そう思った時、家康の心は逆にすっと落ち着いた。万全の備えがないなら、やるべきことは前に押し出すのみ。徳川が生き残るために他に道はないならば、それが如何なる道であろうと。
「忠勝。そなたの娘はいくつであったか」
家康は口を開いた。己も驚くほど平静な声が出た。
「はっ? ……小松ならば数えで十四でございますが」
「我が養女として真田の嫡男に嫁がせる。忠勝は真田信幸の器量は並々ならぬと褒めていたな。不満はあるまい」
「それは確かにそう申しました。しかし御主様、これからその真田と戦をなさるのでは」
「いや真田とは和議と決めた。我らの敵は毛利輝元」
戦場に置いて豪胆そのものの忠勝が茫然とした。数正、忠世はもちろん、対毛利主戦派だった忠次すらあっけにとられている。縁側で正信が思わず腰を浮かせている。だが家康は重臣達を見ていなかった。

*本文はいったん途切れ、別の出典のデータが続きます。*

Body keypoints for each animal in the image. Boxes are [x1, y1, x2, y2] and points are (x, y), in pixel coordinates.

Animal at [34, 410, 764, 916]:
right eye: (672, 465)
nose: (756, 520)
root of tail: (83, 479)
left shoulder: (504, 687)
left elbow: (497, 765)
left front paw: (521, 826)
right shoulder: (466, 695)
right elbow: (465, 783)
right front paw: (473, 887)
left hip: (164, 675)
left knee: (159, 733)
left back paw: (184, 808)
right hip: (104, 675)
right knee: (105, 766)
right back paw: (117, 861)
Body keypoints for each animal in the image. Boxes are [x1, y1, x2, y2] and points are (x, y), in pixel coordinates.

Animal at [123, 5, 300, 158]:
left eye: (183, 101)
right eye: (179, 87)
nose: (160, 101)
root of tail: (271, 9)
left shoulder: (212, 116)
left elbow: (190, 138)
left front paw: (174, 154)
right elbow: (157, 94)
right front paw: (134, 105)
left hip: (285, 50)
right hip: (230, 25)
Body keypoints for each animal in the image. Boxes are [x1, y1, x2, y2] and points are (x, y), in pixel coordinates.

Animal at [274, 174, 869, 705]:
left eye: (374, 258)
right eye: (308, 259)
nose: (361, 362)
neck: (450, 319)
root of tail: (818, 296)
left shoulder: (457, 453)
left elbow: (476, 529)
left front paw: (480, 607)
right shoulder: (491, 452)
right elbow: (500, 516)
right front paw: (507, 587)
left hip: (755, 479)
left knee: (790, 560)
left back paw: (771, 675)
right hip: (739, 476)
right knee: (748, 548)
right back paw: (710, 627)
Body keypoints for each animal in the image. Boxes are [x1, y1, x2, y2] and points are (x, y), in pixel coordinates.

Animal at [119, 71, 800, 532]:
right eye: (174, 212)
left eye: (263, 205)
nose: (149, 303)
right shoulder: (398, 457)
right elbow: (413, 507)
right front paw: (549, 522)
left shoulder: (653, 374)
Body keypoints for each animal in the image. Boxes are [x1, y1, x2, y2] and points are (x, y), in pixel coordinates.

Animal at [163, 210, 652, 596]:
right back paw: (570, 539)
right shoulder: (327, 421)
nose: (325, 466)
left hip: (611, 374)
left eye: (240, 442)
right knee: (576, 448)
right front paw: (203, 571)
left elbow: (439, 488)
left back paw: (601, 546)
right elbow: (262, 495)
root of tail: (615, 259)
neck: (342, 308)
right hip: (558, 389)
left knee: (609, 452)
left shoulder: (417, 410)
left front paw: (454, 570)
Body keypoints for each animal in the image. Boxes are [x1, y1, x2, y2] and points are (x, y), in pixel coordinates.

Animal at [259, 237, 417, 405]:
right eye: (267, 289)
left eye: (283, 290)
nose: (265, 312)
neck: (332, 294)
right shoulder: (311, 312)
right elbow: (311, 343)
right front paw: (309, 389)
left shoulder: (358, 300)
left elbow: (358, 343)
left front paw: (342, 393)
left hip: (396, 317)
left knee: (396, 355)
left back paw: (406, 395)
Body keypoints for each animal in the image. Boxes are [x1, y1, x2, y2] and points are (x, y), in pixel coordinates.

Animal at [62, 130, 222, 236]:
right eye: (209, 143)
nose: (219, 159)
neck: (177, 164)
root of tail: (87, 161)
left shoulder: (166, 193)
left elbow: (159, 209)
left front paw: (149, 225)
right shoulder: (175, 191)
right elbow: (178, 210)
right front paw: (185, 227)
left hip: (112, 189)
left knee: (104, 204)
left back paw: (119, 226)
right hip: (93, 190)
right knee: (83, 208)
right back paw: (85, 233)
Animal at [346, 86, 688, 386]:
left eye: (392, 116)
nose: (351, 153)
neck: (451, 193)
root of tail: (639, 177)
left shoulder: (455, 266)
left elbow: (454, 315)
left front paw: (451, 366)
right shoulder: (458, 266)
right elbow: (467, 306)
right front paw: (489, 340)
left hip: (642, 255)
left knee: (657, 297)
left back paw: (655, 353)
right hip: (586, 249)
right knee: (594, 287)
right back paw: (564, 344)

真田を手なずけた程度では足りない。むしろ真田を伝手としてその元まで引き込まねばならない。そうなると北条の手前も、よほどの大義名分がいる。
「宗誾殿。正信と共に京に使いをお願いいたしたい」
広間の角に折り目正しく座っている僧形の男に言った。宗誾はかつての三国太守、足利一門の家格を誇る。今は己が領国を奪った家康の庇護下にある。法体となる前の名は今川氏真だ。
毛利が徳川を滅ぼす準備を整える前に、東国の軍勢をもって不破関を越え、毛利と決戦して輝元の首を取る。
ここに至ってはもはや才覚など無用、一石一鳥、身命投ずるのみ。